Manufacturers may in the future make replacement part designs available to end users so they can print them at home, or perhaps at neighborhood centers.

Scientists are even getting into what’s called 4-D printing — materials with properties or shapes that depend on the conditions around them, such as being submerge din water or being exposed to hot or cold. They’re referred to as “self-assembling structures.”

American Standard is also using using 3D printing to make high-end home water faucets. They feature dozens of channels for water in a lattice design.

However, Dann Holmes cautioned: “Additive manufacturing has changed the way the game is played, but the rules of the game remain unchanged. Compliance to regulations and standards still applies” to 3D-printed products.

The technology is also not without risk. Competitors can do a 3D scan of a competitor’s product and use a 3D printer to make it. Terrorists might use the technology to produce weapons that are harder to detect.

NSF is deep into the technology due to its role as a certifier of a wide variety of household and commerical products.
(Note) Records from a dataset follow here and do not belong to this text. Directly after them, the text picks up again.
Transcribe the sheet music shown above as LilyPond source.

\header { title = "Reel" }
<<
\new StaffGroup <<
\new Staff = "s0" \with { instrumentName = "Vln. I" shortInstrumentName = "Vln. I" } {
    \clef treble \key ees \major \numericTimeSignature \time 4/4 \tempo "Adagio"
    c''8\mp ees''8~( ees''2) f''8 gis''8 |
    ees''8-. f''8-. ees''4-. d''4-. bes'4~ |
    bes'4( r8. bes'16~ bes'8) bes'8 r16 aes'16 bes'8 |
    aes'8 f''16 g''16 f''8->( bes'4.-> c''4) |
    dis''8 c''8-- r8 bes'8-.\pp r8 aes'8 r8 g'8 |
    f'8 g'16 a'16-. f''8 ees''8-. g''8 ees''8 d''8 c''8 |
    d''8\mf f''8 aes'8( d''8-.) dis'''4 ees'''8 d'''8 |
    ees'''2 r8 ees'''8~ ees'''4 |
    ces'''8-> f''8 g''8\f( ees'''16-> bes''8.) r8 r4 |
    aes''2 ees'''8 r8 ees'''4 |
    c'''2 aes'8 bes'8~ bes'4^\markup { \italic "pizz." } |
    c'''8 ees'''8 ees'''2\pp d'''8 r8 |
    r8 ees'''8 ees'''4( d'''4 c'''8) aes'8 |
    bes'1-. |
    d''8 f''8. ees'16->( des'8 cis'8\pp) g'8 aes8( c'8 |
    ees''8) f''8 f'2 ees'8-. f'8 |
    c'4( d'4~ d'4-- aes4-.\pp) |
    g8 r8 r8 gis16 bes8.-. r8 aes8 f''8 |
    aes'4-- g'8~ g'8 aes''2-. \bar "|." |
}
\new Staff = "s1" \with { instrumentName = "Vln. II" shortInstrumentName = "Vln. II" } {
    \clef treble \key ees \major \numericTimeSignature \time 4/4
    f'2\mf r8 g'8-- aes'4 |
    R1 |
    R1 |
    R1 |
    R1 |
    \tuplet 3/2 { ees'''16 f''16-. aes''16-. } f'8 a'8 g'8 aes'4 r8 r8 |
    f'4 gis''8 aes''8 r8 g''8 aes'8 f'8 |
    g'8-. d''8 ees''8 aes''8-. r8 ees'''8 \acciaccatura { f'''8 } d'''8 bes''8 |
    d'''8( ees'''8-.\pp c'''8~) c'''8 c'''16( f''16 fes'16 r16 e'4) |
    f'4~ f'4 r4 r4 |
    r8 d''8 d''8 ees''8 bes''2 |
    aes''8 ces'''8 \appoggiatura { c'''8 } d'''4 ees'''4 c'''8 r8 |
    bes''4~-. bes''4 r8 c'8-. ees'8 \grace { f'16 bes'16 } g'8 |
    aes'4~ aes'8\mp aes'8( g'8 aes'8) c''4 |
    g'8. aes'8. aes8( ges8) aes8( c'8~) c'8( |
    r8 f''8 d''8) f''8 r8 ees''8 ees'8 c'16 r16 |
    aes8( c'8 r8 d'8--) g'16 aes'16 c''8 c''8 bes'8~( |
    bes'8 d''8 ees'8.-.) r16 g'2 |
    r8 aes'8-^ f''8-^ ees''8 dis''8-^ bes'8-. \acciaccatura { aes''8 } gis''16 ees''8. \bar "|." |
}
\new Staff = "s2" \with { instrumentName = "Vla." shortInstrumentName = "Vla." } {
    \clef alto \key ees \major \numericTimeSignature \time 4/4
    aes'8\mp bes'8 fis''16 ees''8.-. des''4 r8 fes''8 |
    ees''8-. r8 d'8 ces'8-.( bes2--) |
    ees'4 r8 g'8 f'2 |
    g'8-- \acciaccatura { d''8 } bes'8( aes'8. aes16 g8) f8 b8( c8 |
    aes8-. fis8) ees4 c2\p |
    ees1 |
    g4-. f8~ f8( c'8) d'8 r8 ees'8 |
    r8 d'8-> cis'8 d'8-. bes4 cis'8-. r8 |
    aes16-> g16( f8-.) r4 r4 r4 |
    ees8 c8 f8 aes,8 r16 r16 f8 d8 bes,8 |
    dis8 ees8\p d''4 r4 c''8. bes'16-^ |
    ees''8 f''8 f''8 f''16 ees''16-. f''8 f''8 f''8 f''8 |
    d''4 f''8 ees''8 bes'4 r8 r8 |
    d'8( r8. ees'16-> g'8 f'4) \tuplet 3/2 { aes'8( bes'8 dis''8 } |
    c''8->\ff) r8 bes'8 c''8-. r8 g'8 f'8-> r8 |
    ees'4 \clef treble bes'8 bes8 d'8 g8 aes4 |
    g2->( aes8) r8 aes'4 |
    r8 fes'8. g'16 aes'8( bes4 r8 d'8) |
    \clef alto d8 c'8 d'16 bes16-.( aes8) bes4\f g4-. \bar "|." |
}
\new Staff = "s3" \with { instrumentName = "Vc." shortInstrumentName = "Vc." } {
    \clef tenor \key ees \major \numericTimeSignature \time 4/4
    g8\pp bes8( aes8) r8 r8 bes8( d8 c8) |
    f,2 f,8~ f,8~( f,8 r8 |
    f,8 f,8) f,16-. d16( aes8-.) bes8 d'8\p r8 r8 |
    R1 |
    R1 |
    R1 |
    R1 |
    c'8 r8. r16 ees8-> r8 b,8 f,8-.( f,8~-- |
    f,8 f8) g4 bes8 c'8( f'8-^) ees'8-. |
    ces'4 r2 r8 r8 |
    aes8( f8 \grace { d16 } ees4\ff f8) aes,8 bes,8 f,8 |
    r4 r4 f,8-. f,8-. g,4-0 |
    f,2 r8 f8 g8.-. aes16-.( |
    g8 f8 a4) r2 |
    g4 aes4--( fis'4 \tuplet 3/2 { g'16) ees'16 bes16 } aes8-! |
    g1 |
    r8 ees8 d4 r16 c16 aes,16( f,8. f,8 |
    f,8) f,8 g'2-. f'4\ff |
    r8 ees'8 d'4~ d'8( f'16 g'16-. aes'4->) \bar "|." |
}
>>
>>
NSF is a non-governmental, non-profit public health and safety organization based in Ann Arbor, founded in 1944 as the National Sanitation Foundation and operated out of the University of Michigan’s School of Public Health. It develops more than 80 international safety standards for water quality and safety, food safety, and indoor environments. It has more than 1,700 employees and laboratories in Ann Arbor, as well as China, the United kingdom, Canada, Brazil and Germany.

NSF and regulatory agencies want to make sure 3D printed products meet current safety and health standards.